### PROBLEM TO SOLVE
Everything in the data below is left aside except the lines from the one containing "(fp_line (start -1.11 1) (end -1.11" through the one containing "(fp_line (start 1 1)"; repeat those exactly.

### DATA FOR ANALYSIS
....................
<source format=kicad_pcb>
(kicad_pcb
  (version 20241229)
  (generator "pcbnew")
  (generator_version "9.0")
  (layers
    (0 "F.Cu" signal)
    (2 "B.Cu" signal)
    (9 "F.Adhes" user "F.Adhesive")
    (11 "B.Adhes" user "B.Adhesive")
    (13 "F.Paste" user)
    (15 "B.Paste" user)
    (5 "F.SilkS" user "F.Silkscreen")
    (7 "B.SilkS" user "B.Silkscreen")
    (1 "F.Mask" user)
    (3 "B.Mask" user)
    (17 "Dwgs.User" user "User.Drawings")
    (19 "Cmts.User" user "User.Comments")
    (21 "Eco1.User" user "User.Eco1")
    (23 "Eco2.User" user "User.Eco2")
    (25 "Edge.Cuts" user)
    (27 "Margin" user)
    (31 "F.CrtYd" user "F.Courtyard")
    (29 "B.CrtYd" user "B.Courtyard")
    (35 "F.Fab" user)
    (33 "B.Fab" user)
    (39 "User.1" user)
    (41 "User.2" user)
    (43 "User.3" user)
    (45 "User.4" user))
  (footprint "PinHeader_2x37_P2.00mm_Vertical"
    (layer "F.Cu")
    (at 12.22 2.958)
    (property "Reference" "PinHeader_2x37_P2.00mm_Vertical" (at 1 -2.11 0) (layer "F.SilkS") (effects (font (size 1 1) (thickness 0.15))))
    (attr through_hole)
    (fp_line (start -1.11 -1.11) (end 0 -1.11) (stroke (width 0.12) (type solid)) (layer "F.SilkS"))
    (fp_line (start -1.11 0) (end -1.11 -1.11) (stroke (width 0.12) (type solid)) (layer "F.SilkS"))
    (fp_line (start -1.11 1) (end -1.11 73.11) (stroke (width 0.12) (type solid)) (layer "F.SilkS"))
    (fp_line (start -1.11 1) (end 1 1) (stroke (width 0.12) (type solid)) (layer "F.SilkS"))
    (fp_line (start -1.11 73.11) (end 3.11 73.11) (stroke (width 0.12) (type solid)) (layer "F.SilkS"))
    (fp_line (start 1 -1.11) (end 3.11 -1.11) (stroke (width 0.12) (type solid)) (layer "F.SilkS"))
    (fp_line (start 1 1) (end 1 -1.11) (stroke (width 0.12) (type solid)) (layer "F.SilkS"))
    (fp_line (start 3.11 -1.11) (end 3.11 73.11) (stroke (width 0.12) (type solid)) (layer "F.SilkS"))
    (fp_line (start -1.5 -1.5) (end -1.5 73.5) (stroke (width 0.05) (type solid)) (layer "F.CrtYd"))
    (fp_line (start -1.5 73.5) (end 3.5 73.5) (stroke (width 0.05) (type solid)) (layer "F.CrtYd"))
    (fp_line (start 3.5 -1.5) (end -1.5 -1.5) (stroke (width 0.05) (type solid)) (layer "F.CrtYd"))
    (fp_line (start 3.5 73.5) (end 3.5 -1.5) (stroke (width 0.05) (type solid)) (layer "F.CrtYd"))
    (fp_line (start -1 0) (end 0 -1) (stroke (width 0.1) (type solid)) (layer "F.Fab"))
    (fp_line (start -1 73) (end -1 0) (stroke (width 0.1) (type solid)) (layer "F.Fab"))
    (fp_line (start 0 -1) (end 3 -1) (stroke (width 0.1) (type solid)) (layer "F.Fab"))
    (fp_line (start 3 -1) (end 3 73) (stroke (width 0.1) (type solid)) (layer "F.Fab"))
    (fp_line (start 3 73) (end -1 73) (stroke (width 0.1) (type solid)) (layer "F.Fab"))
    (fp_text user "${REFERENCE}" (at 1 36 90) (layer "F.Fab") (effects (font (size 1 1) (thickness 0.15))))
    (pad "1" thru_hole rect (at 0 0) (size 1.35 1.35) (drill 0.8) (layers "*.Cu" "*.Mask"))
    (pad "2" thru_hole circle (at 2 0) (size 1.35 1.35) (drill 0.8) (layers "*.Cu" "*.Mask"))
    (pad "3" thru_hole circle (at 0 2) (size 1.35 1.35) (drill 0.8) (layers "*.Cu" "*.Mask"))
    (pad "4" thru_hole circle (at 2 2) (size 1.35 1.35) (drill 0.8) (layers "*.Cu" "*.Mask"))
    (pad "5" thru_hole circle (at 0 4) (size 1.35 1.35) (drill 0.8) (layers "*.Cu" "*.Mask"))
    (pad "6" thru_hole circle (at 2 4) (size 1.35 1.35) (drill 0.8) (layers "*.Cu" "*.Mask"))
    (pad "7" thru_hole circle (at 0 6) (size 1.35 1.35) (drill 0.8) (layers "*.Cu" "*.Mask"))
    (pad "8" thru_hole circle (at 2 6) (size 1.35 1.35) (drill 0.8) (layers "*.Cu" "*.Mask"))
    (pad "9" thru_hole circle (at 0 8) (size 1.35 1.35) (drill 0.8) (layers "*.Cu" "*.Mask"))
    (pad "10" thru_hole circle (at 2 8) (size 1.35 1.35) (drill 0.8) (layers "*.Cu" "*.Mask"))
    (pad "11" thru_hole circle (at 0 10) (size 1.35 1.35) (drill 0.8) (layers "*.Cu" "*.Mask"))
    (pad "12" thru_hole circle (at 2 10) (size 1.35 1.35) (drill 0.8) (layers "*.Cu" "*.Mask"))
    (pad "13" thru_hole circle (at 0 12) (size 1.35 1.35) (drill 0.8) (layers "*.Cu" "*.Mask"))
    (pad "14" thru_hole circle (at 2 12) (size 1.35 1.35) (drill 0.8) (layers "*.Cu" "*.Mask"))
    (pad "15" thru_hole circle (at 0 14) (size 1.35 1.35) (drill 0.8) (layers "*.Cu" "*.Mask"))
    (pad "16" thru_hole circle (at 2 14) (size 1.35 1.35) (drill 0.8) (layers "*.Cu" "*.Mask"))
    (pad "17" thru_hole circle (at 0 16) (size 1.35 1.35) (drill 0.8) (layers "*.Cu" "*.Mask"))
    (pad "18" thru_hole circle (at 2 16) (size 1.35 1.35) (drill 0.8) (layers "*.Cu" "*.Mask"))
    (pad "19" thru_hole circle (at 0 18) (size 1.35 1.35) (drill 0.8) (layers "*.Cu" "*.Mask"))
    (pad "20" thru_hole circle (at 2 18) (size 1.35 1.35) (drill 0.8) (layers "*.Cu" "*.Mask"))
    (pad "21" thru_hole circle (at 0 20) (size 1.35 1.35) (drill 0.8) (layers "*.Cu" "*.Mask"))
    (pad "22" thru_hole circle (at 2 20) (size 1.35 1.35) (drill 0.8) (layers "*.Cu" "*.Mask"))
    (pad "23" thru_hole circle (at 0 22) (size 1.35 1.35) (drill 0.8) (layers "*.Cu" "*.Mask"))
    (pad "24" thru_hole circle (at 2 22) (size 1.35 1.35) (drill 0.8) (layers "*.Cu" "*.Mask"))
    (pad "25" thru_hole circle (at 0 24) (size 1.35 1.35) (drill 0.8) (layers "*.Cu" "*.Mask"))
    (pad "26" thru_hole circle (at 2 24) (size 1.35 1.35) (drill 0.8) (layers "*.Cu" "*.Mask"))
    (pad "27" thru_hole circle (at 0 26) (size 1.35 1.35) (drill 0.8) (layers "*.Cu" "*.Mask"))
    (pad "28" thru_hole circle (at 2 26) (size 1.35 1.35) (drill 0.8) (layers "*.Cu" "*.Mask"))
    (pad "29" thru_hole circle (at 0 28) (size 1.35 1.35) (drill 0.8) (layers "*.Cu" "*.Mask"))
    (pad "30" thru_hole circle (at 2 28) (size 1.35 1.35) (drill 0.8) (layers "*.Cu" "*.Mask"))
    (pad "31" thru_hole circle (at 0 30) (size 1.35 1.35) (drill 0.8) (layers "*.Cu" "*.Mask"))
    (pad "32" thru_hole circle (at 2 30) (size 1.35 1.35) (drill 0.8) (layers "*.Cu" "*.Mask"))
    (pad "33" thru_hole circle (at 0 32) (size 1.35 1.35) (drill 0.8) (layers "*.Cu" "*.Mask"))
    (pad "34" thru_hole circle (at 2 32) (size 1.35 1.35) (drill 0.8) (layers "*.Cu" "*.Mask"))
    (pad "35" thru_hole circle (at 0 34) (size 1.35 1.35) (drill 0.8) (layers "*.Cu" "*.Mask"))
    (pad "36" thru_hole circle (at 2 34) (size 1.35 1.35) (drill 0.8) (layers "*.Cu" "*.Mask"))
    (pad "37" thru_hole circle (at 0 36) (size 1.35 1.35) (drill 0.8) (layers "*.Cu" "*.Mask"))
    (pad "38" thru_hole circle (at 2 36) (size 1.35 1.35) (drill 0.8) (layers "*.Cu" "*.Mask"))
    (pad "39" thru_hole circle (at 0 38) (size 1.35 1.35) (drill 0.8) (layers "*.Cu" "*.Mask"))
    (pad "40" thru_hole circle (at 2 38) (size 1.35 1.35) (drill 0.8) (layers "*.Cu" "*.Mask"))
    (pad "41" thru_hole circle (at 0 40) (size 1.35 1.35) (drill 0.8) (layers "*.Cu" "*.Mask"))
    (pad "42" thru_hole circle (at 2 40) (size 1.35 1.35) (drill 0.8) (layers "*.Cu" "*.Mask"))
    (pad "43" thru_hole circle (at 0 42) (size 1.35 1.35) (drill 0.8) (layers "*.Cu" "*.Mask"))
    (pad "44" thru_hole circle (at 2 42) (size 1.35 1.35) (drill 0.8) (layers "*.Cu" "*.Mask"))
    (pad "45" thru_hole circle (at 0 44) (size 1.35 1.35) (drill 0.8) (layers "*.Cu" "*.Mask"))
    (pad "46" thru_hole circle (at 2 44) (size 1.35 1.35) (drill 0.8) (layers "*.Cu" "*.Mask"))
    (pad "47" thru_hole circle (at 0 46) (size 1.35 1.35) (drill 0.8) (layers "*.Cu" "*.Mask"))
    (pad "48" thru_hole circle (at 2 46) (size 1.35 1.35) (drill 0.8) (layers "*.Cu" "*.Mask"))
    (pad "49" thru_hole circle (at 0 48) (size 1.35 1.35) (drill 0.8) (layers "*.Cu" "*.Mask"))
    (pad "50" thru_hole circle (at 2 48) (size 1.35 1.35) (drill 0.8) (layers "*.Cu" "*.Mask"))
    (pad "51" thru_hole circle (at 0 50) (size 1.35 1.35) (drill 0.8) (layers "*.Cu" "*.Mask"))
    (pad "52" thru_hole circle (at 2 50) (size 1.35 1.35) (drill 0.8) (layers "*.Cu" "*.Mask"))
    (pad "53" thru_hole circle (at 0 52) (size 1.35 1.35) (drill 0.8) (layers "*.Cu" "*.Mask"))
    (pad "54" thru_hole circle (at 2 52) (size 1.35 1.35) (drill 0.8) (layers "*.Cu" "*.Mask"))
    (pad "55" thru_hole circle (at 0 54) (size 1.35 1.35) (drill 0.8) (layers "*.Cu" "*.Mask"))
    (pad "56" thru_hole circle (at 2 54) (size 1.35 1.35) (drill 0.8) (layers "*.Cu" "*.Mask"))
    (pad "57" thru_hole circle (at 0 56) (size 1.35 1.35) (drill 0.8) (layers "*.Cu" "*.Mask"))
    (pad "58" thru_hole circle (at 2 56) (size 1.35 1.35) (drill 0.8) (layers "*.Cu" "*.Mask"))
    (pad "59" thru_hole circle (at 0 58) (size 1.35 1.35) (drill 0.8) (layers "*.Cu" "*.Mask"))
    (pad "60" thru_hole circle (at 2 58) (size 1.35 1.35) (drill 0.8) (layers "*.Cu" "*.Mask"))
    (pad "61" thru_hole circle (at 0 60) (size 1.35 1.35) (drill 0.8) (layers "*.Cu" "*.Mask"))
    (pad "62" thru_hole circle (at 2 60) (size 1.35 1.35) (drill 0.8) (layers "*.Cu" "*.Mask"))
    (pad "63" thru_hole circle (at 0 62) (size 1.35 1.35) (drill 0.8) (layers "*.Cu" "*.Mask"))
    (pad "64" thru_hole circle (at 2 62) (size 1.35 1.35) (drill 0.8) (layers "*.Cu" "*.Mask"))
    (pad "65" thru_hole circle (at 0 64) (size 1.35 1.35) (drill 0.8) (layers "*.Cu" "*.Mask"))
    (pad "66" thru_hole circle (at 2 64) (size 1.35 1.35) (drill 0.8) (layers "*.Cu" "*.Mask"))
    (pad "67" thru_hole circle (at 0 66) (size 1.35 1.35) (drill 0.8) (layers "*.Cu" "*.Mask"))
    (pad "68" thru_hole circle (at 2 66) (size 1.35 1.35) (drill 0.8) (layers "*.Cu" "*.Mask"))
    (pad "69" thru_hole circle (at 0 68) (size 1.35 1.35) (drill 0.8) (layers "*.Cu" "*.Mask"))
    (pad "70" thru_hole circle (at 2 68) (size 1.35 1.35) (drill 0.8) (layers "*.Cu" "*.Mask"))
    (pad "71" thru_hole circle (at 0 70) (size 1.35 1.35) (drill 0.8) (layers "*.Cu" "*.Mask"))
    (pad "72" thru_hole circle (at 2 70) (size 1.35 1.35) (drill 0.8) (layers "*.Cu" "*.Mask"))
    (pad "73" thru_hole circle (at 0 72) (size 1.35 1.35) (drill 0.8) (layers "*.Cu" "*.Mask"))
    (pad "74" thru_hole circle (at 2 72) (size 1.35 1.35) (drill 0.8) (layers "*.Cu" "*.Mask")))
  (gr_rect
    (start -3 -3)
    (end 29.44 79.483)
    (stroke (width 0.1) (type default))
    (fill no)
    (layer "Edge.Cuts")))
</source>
....................
### WRITTEN REPLY
    (fp_line (start -1.11 1) (end -1.11 73.11) (stroke (width 0.12) (type solid)) (layer "F.SilkS"))
    (fp_line (start -1.11 1) (end 1 1) (stroke (width 0.12) (type solid)) (layer "F.SilkS"))
    (fp_line (start -1.11 73.11) (end 3.11 73.11) (stroke (width 0.12) (type solid)) (layer "F.SilkS"))
    (fp_line (start 1 -1.11) (end 3.11 -1.11) (stroke (width 0.12) (type solid)) (layer "F.SilkS"))
    (fp_line (start 1 1) (end 1 -1.11) (stroke (width 0.12) (type solid)) (layer "F.SilkS"))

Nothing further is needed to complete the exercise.